У Сент-Джона вырвался странный звук, похожий на брезгливое фырканье. В наши дни благородство в политике было анахронизмом, подумала Джесса. Ее отец и дед были исключениями. Но их честолюбие не простиралось дальше Сидара.

Она посмотрела на награду, которую город преподнес ее деду по случаю ухода с поста мэра, – бронзовую скульптуру человека за кафедрой, с молоточком в руке. Отец хранил ее здесь, где мог видеть каждый день, как напоминание о необходимости следовать по стопам своего предшественника.
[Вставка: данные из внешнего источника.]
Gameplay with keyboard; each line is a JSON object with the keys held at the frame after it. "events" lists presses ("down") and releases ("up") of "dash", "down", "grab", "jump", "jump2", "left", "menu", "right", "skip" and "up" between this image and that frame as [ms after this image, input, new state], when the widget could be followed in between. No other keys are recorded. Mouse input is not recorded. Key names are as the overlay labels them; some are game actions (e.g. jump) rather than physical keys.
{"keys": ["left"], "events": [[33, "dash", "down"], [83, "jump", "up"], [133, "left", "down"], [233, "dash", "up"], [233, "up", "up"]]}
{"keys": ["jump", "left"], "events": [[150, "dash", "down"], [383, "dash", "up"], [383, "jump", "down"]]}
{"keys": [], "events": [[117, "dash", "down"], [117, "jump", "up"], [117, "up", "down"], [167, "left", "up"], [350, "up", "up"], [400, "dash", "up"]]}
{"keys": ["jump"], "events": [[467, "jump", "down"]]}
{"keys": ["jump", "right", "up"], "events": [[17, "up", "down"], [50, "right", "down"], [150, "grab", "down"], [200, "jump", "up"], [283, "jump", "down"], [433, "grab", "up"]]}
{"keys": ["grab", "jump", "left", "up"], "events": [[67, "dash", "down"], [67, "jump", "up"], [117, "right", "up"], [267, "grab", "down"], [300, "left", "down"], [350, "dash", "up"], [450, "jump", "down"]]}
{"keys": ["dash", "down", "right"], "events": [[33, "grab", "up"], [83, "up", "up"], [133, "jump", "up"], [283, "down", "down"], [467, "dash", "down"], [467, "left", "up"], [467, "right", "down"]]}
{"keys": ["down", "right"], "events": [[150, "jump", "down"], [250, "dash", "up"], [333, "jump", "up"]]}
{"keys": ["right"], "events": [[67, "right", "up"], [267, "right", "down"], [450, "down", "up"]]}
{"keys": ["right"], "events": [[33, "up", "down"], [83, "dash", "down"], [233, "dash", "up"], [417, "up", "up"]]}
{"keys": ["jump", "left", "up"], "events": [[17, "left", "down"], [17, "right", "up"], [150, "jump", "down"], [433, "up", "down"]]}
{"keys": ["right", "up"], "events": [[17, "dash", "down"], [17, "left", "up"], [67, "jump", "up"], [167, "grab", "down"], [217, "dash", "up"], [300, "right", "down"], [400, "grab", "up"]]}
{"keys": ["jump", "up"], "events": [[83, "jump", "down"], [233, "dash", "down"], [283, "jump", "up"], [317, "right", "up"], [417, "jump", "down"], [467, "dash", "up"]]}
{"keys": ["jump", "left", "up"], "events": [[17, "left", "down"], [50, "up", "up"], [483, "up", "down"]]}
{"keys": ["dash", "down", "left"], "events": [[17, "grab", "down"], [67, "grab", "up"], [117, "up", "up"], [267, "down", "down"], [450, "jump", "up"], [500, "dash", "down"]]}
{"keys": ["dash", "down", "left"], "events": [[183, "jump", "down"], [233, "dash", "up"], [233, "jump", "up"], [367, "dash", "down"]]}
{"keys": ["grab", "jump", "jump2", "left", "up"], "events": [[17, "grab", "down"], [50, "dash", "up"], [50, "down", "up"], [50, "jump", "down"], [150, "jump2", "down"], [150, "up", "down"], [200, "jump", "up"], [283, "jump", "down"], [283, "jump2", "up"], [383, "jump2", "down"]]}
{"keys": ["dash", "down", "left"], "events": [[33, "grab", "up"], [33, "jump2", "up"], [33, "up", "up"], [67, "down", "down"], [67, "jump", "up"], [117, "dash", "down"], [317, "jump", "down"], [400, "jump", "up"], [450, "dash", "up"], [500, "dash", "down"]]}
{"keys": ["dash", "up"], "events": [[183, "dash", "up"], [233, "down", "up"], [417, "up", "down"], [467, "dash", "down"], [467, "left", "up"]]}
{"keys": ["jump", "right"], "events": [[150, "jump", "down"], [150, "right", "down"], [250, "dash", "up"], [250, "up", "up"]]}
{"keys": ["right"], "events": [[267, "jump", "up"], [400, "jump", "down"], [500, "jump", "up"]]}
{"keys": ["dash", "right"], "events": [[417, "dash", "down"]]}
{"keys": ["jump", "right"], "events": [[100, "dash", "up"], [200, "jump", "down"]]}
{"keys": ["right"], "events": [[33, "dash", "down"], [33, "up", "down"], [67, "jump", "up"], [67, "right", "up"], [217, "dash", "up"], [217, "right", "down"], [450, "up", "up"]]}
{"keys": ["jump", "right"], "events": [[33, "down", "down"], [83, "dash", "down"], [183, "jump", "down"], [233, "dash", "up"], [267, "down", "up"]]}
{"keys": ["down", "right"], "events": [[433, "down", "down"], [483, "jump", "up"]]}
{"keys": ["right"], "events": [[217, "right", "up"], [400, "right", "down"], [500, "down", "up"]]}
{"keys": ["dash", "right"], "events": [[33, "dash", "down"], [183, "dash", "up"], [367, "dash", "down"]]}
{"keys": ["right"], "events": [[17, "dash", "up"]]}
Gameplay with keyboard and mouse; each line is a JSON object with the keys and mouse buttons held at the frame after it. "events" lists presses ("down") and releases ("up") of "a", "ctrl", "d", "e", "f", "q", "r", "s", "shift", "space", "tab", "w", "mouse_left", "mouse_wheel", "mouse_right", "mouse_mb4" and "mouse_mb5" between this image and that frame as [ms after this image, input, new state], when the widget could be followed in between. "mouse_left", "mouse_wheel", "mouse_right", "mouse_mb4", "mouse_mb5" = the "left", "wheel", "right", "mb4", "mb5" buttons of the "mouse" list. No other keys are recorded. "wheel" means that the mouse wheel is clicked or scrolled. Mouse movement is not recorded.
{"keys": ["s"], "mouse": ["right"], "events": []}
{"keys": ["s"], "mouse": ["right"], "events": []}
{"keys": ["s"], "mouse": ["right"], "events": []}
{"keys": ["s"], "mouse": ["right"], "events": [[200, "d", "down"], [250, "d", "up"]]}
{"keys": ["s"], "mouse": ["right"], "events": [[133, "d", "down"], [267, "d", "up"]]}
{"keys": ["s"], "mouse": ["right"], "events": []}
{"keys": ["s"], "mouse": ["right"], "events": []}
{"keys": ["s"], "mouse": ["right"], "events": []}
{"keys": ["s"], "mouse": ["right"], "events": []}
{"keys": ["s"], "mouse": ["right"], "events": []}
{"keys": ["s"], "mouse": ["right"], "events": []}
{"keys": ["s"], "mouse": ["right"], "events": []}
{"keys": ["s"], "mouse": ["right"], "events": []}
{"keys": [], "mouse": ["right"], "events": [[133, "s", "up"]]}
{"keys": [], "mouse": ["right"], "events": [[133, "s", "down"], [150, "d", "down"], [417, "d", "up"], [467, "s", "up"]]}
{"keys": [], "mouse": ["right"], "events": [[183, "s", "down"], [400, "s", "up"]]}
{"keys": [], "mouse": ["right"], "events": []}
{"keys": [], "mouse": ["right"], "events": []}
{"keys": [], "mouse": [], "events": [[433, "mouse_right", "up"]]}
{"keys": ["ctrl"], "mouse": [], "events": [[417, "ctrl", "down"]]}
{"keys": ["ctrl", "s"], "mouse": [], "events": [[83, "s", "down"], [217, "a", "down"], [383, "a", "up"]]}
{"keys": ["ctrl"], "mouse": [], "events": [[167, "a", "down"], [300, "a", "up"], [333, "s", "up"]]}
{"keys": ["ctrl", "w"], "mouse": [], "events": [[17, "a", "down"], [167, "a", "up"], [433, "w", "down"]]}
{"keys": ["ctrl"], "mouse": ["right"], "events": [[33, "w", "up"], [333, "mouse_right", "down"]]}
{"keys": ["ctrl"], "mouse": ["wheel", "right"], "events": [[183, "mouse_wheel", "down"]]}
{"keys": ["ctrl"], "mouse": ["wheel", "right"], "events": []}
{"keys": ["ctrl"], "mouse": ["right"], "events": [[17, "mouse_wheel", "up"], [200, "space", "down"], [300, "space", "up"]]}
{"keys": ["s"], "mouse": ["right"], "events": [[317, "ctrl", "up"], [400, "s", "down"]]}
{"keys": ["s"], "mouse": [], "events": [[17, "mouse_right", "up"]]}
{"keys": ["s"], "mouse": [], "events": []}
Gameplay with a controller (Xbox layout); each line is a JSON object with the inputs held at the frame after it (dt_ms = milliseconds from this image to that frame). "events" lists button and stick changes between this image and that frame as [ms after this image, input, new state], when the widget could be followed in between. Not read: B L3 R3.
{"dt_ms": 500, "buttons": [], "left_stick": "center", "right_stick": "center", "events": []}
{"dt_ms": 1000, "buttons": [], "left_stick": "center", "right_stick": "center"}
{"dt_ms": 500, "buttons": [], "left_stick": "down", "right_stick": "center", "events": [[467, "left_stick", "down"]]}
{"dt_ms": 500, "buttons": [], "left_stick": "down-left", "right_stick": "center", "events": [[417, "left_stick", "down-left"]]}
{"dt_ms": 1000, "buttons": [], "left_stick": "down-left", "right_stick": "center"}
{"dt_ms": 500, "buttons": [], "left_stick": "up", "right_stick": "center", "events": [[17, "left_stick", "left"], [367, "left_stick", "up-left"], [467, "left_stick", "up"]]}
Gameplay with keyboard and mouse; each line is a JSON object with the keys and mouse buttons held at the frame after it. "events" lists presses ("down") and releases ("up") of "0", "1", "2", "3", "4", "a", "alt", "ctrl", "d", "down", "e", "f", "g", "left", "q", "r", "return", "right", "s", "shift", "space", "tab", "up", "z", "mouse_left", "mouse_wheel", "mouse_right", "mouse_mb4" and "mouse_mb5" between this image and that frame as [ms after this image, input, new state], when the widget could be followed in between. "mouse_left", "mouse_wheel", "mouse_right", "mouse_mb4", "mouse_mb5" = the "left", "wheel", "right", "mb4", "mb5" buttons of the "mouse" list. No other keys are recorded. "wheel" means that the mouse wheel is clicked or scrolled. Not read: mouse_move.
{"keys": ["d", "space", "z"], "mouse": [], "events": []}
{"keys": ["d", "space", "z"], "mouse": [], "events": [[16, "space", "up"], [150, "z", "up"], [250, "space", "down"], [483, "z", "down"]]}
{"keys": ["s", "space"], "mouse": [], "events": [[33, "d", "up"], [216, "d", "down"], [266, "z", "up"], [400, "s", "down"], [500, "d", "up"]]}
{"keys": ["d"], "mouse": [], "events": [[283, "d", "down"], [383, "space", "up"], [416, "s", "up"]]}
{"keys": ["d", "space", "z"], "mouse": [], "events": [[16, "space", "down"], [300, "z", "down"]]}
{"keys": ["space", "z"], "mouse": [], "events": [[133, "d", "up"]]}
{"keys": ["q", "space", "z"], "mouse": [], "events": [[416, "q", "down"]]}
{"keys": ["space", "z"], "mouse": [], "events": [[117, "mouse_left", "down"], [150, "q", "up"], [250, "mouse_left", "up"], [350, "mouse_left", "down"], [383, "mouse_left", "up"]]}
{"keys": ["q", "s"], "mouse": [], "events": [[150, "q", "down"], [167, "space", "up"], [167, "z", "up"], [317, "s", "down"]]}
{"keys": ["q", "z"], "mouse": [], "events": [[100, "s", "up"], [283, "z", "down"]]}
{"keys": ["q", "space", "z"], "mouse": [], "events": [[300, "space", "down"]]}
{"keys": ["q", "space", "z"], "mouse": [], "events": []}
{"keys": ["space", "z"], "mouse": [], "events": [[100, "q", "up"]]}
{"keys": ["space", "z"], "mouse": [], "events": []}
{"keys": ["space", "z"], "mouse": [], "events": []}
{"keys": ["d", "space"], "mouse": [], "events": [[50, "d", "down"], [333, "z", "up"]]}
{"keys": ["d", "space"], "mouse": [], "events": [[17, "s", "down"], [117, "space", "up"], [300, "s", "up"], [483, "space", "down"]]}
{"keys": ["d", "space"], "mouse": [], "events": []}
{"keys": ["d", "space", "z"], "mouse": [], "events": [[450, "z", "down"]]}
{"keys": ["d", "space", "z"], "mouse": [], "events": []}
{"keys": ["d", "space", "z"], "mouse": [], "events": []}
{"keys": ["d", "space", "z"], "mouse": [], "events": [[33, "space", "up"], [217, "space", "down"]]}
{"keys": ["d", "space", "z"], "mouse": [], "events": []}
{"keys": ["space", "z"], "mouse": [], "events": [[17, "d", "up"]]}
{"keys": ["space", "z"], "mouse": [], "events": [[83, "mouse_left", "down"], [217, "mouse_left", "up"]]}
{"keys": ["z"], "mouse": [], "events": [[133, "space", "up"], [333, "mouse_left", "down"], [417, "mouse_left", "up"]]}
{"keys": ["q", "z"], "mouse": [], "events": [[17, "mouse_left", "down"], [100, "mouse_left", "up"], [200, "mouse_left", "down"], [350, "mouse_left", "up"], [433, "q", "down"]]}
Джесса перенесла внимание на Сент-Джона. Он смотрел не на нее, а на фотографию на стене. Не на ту, которую хотел использовать как флаерс, а на снимок Джессы в шестнадцатилетнем возрасте с ее любимым Максом, который помог ей выиграть чемпионат штата. Кьюла в редкие моменты спокойствия позировал у передних ног Макса.

– Симпатичная лошадь.

Это удивило Джессу – Сент-Джон казался ей абсолютно городским человеком, который ничего не должен знать о лошадях.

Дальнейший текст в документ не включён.